Loading checkpoints when models built using a 'setup' block

Hello! I’ve seem to run into a situation where the recommended methods to load a model checkpoint fail. In my specific use case I need to use a setup block to avoid building a model immediately. However, this makes loading PTL checkpoints tricky, in general. I’ve found two especially troublesome issues. First, the load_from_checkpoint staticmethod fails. Second, when I manually load weights by first invoking setup followed by a load_state_dict call on my new model, the trainer will wipe the loaded weights when fit is called (I expect by re-running setup).

I’ve come up with workarounds to all of this, but none of them are as pretty as the recommended PTL interfaces, and it seems like a shame not to be able to use them. Otherwise, totally love the Lightning library!

To give you a more concrete example, consider a LightningModule implemented with a setup block:

class MyNet(ptl.LightningModule):
    
    def __init__(self, conv1_width=6, conv2_width=16, 
                 fc1_width=120, fc2_width=84, 
                 dropout1=0.5, dropout2=0.5, 
                 learning_rate=1e-3, **kwargs):
        super().__init__()
                
        self.conv1_width = conv1_width
        self.conv2_width = conv2_width
        self.fc1_width = fc1_width
        self.fc2_width = fc2_width
        self.dropout1 = dropout1
        self.dropout2 = dropout2
        self.learning_rate = learning_rate
        
        self.unused_kwargs = kwargs
        self.save_hyperparameters()
        
    def setup(self, step):
        self.conv1 = nn.Conv2d(3, self.conv1_width, 5)
        self.pool  = nn.MaxPool2d(2, 2)
        self.conv2 = nn.Conv2d(self.conv1_width, self.conv2_width, 5)
        self.fc1   = nn.Linear(self.conv2_width * 5 * 5, self.fc1_width)
        self.drop1 = nn.Dropout(p=self.dropout1)
        self.fc2   = nn.Linear(self.fc1_width, self.fc2_width)
        self.drop2 = nn.Dropout(p=self.dropout2)
        self.fc3   = nn.Linear(self.fc2_width, 10)
        
        self.criterion = nn.CrossEntropyLoss()

Then, running:

model = MyNet()
data  = MyDataModule(data_dir='/tmp/pytorch-example/cifar-10-data')

trainer = Trainer(gpus=1, max_epochs=1)
trainer.fit(model, data)

Will train a model. However, when I try to save and load the model like this:

trainer.save_checkpoint('/tmp/pytorch-example/model.ckpt')
new_model = cifar10.MyNet.load_from_checkpoint(checkpoint_path='/tmp/pytorch-example/model.ckpt')

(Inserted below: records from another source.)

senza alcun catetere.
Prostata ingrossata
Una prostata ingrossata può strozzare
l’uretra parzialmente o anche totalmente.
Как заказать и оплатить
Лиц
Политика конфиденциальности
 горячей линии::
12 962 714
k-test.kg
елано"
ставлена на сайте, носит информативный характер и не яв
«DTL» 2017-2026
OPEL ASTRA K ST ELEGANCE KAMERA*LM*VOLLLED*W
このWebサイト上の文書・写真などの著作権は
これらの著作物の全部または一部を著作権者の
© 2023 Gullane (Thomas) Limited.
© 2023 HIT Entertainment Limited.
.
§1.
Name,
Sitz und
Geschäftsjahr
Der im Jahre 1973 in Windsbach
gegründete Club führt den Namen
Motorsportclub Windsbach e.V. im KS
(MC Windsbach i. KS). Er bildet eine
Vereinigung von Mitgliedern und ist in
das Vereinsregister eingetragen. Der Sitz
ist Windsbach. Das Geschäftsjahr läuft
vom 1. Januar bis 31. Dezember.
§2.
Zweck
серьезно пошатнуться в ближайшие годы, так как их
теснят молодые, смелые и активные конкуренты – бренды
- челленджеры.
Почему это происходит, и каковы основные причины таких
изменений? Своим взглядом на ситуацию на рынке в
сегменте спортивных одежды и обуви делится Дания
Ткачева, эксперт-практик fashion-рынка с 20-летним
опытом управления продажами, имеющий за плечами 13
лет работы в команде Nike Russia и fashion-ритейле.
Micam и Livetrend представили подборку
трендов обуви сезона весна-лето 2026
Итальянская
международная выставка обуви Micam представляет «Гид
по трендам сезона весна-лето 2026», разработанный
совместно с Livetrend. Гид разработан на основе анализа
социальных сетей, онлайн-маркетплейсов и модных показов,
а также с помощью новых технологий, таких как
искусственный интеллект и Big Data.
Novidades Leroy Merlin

I get a RuntimeError because of unexpected keys in the state_dict, obviously because layer creation relies on the setup block.

This is pretty easy to solve by doing:

my_checkpoint = torch.load('/tmp/pytorch-example/model.ckpt')
new_model = MyNet(my_checkpoint['hyper_parameters'])
new_model.setup('train')
new_model.load_state_dict(my_checkpoint['state_dict'])

However, running

trainer.fit(new_model, data)

resets the model weights by making a fresh call to setup.

My work-around is to modify the __init__ and setup methods in my LightningModule as follows by adding an is_built flag to self:

class MyNet(ptl.LightningModule):
    
    def __init__(self, ...,**kwargs):
        super().__init__()     
        ...
        self.is_built = False
        
    def setup(self, step):
        if not self.is_built:
            ...
            self.is_built = True
        else:
            pass

but I’m not really sure how this is going to behave down the line when I want to start using some of the cooler Lightning features, like parallelization.

Hmm, that looks more like a bug, do you have a full example of the above snaphot ideally in Colab and shot an issue? (pls link the new issue here :slight_smile:

Hey @jirka, thanks for taking a look. I fleshed out the example above in this Colab:

Please let me know if everything makes sense here. Note, cell [5] will error, as expected and shows the recommended load method fails.